◆ EXERCISE 1 ◆
Decide whether each statement agrees with the biography of Ellen Wetherald Ahrens: (a) Ahrens was born in Philadelphia. (b) Ahrens studied under Thomas Eakins at the Pennsylvania Academy of the Fine Arts. (c) In 1902 Ahrens won a gold medal at the Carnegie Institute. Answer yes or no for each, quoting the words of the biography that settle it.
◆ EXERCISE 2 ◆
Answer these questions from the biography of Ellen Wetherald Ahrens:
(a) What kind of work is Ahrens best known for?
(b) What prize did she win in 1884?
(c) In which building was the studio of the Red Rose Girls?
◆ EXERCISE 3 ◆
Write the next part of the biography of Ellen Wetherald Ahrens, picking up after its last sentence.

◆ READING TEXT ◆
== Segment start ==

Ellen Wetherald Ahrens (June 6, 1859 – October 31, 1935) was an American artist. Best known for her book illustrations, she was also a miniature painter and stained glass artist.

==Biography==
Ahrens was born on June 6, 1859, in Baltimore, Maryland. She studied under Emil Otto Grundmann and Benjamin Champney at the Boston Museum of Fine Art, and also under Thomas Eakins at the Pennsylvania Academy of the Fine Arts and Howard Pyle at the Drexel Institute. Ahrens exhibited her work in national competitions. In 1884 she won the Second Toppan prize at the Pennsylvania Academy of the Fine Arts. In 1902 she won a silver medal at the Carnegie Institute. In 1904 she received a bronze medal at the Louisiana Purchase Exposition.

For a time, at the turn of the century, Ahrens worked at the studio of the Red Rose Girls (Violet Oakley, Jessie Willcox Smith, and Elizabeth Shippen Green) in the Love Building in Philadelphia.

== Segment end ==

◆ INFORMATION SHOWN ◆
== Segment start ==

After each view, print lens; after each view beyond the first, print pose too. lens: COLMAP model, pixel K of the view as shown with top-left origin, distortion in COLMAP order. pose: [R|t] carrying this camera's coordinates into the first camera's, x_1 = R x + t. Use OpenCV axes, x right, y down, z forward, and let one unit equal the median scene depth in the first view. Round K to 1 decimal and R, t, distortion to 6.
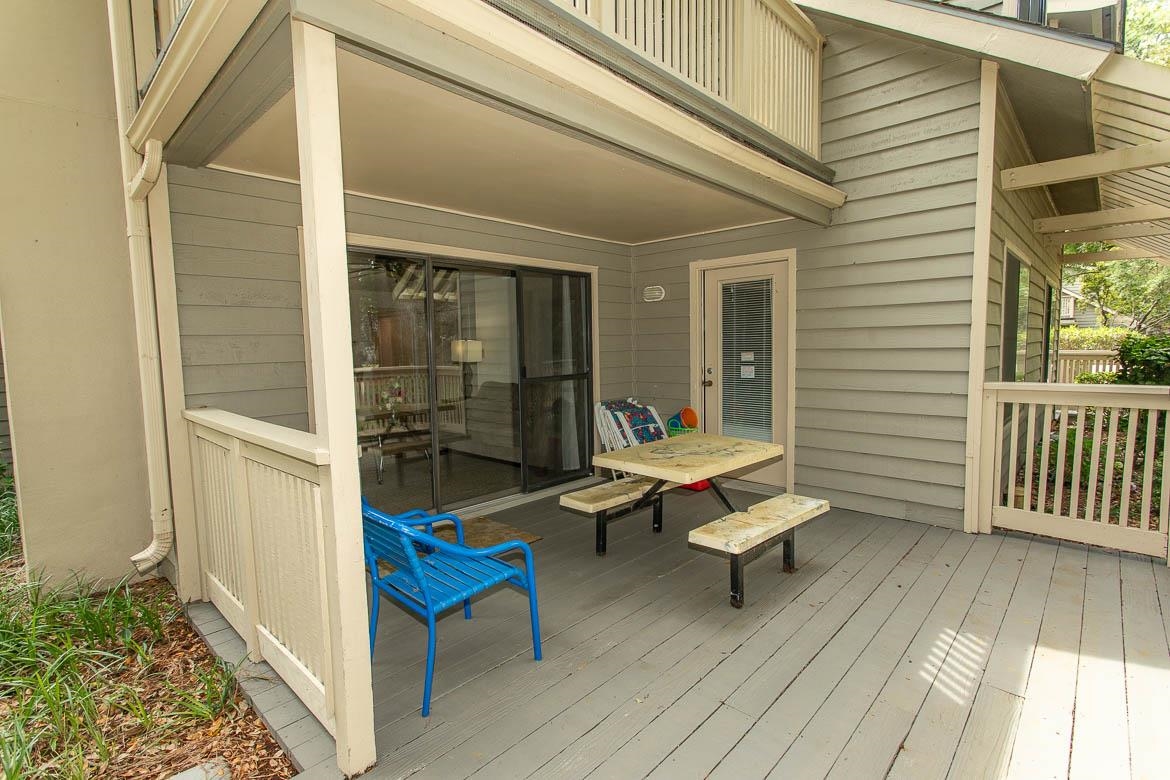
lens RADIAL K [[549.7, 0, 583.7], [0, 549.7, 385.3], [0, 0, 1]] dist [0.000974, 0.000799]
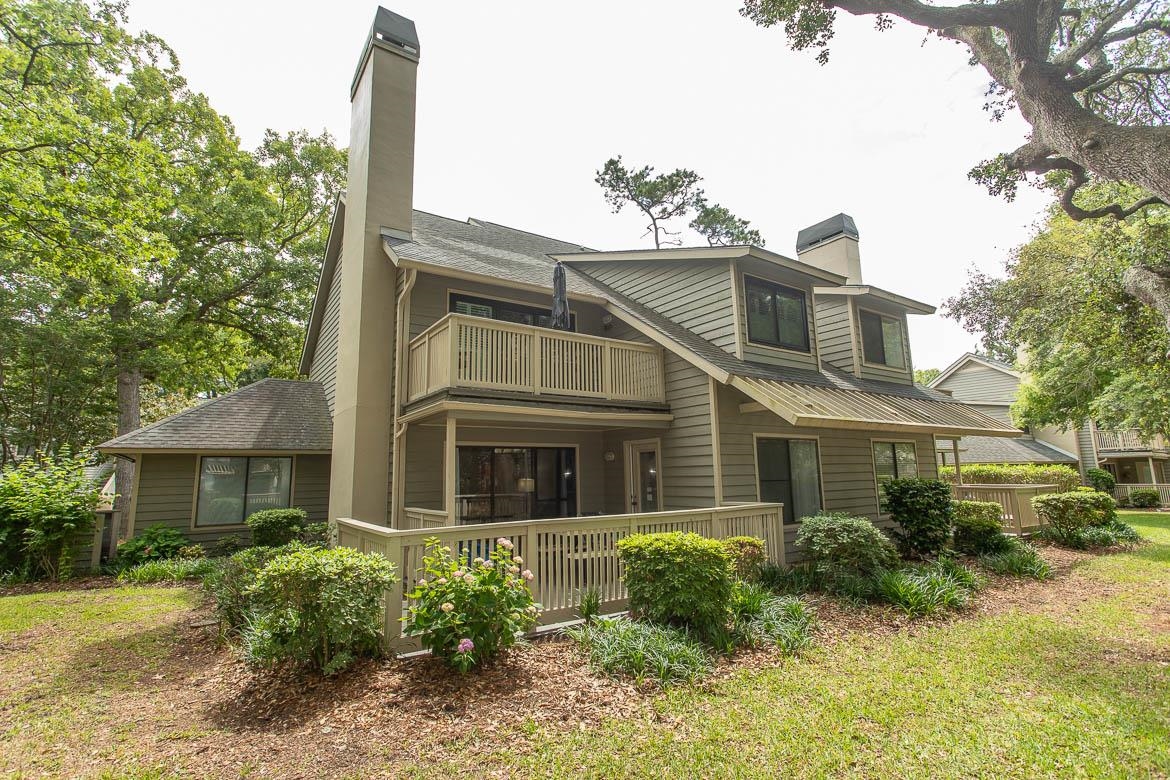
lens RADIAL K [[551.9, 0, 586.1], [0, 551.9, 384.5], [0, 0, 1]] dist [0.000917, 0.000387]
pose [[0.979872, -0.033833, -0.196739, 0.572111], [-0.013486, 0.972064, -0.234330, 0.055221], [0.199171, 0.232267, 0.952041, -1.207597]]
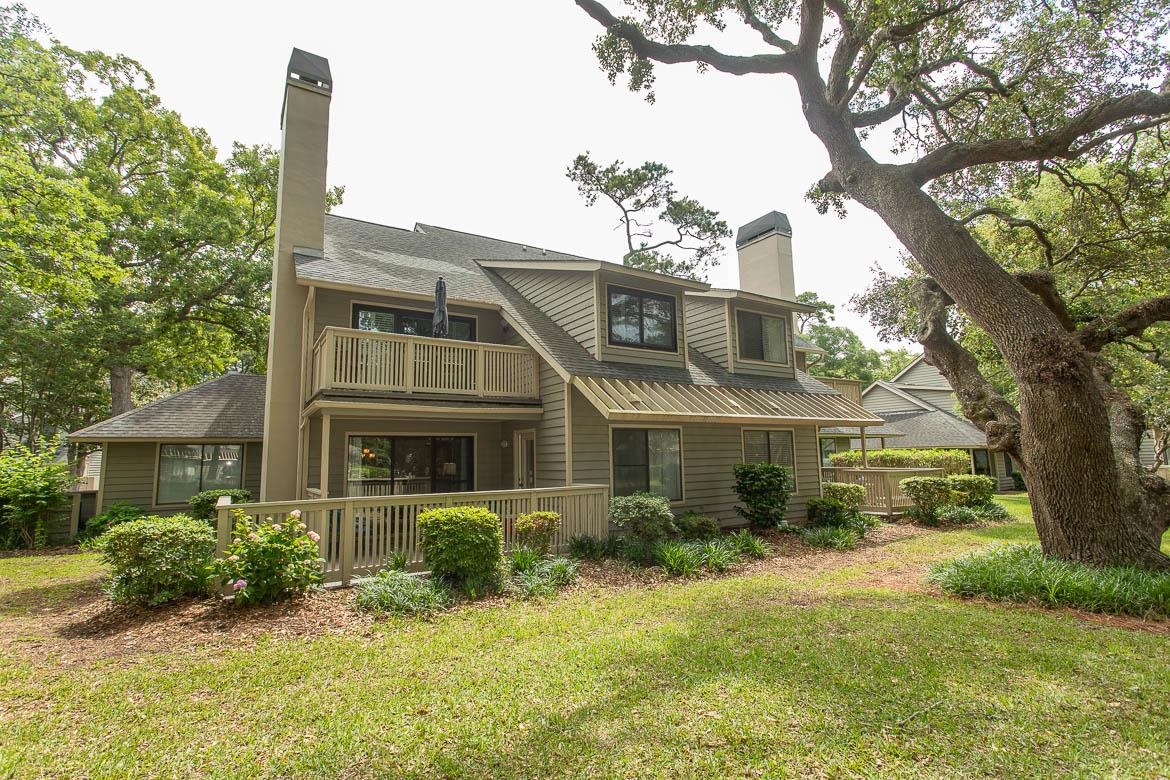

== Segment end ==

◆ EXERCISE RESULT 1 ◆
(a) No: "Ahrens was born on June 6, 1859, in Baltimore, Maryland."
(b) Yes: "also under Thomas Eakins at the Pennsylvania Academy of the Fine Arts"
(c) No: "In 1902 she won a silver medal at the Carnegie Institute."

◆ EXERCISE RESULT 2 ◆
(a) Her book illustrations.
(b) The Second Toppan prize at the Pennsylvania Academy of the Fine Arts.
(c) The Love Building in Philadelphia.

◆ EXERCISE RESULT 3 ◆
Ahrens' best-known book illustrations are for the 1902 edition of A Maid of Bar Harbor by Henrietta G. Rowe and the 1906 edition of Jo's Boys by Louisa May Alcott. Examples of her miniature painting are in the collection of the Philadelphia Museum of Art, including a 1902 portrait of Evelyn Nesbit. The Nasher Museum of Art owns a portrait of Eakins' sister. Ahrens was also known for her stained glass design.

Ahrens died on October 31, 1935, in Lansdowne, Pennsylvania.